Goal: Rewrite every line of the listing, putting "division" wherever "phylum" appears and leaving everything else unchanged.

START Record list

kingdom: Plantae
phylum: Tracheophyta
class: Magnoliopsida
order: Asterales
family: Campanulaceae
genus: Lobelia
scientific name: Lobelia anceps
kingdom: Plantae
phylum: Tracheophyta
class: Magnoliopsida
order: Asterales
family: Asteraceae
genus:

END Record list

Exercise solution:
kingdom: Plantae
division: Tracheophyta
class: Magnoliopsida
order: Asterales
family: Campanulaceae
genus: Lobelia
scientific name: Lobelia anceps
kingdom: Plantae
division: Tracheophyta
class: Magnoliopsida
order: Asterales
family: Asteraceae
genus:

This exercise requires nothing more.